DEVAM: 63- İBN SA'AD
(İBN SEYYAD) KİMDİR?
حدثنا عبد
الله بن
معاوية
الجمحي حدثنا
حماد بن سلمة
عن علي بن زيد
عن عبد الرحمن
بن أبي بكرة
عن أبيه قال
قال رسول الله
صلى الله عليه
وسلم يمكث أبو
الدجال وأمه
ثلاثين عاما لا
يولد لهما ولد
ثم يولد لهما
غلام أعور أضر
شيء وأقله
منفعة تنام
عيناه ولا
ينام قلبه ثم
نعت لنا رسول
الله صلى الله
عليه وسلم
أبويه فقال
أبوه طوال ضرب
اللحم كأن
أنفه منقار
وأمه فرصاخيه
طويلة اليدين
فقال أبو بكرة
فسمعنا بمولود
في اليهود
بالمدينة
فذهبت أنا والزبير
بن العوام حتى
دخلنا على
أبويه فإذا
نعت رسول الله
صلى الله عليه
وسلم فيهما
فقلنا هل لكما
ولد فقالا
مكثنا ثلاثين
عاما لا يولد
لنا ولد ثم
ولد لنا غلام
أضر شيء وأقله
منفعة تنام
عيناه ولا
ينام قلبه قال
فخرجنا من
عندهما فإذا
هو منجدل في
الشمس في
قطيفة له وله
همهمة فتكشف
عن رأسه فقال
ما قلتما قلنا
وهل سمعت ما
قلنا قال نعم
تنام عيناي
ولا ينام قلبي
Ebû Bekre (r.a.)’den
rivâyete göre, Rasûlullah (s.a.v.) şöyle buyurmuştur:
“Deccâl’ın anne ve
babası otuz yıl beraber olacaklar fakat çocukları olmayacak sonra onların tek
gözlü bir erkek çocukları dünyaya gelecektir ki bu çocuk zararı çok faydası az
olan bir çocuktur gözleri uyuyacak ve kalbi uyumayacaktır. Sonra Rasûlullah
(s.a.v.), onun anne ve babasını bize tanıtmak üzere şöyle buyurdu:
Babası uzun boylu olup
eti sıkıdır. Burnu kuşun gagasına benzer. Annesi ise tombul olup elleri de
uzundur. Ebû Bekre dedi ki:
Medîne’de Yahudilerden
doğan bir çocuk işittim ben ve Zübeyr b. Avvam gittik anne ve babasının yanına
vardık birde ne görelim! Rasûlullah (s.a.v.)’in tarif ettiği şeyleri onlarda
gördük onlara sizin başka çocuğunuz var mı? dedik. Dediler ki otuz sene
bekledik çocuğumuz olmadı sonra bir oğlumuz oldu ki çok zararlı ve faydasız bir
şeydir. Gözleri uyur kalbi uyumaz. Ebû Bekre şöyle devam etti: Onların yanından
çıktık o çocuğu bir kadife üzerinde güneşe uzanmış durumda gördük bir şeyler
mırıldanıyordu hemen başını açtı ve anneme ve babama ne dediniz? Diye sordu.

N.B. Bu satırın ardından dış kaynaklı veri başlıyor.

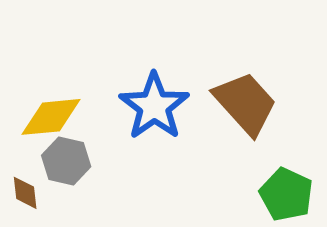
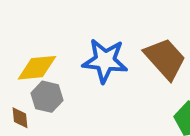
blue star: (154, 106) -> (105, 61), turned -30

Bizde ne dediğimizi işittin mi? dedik. O da “Evet” dedi; Gözlerim uyur kalbim
uyumaz.”
Diğer tahric: Müsned:
19522
قال أبو عيسى
هذا حديث حسن
غريب لا نعرفه
إلا من حديث
حماد بن سلمة
Tirmizî: Bu hadis
hasen garib olup Hammad b. Seleme’nin rivâyetiyle bilmekteyiz.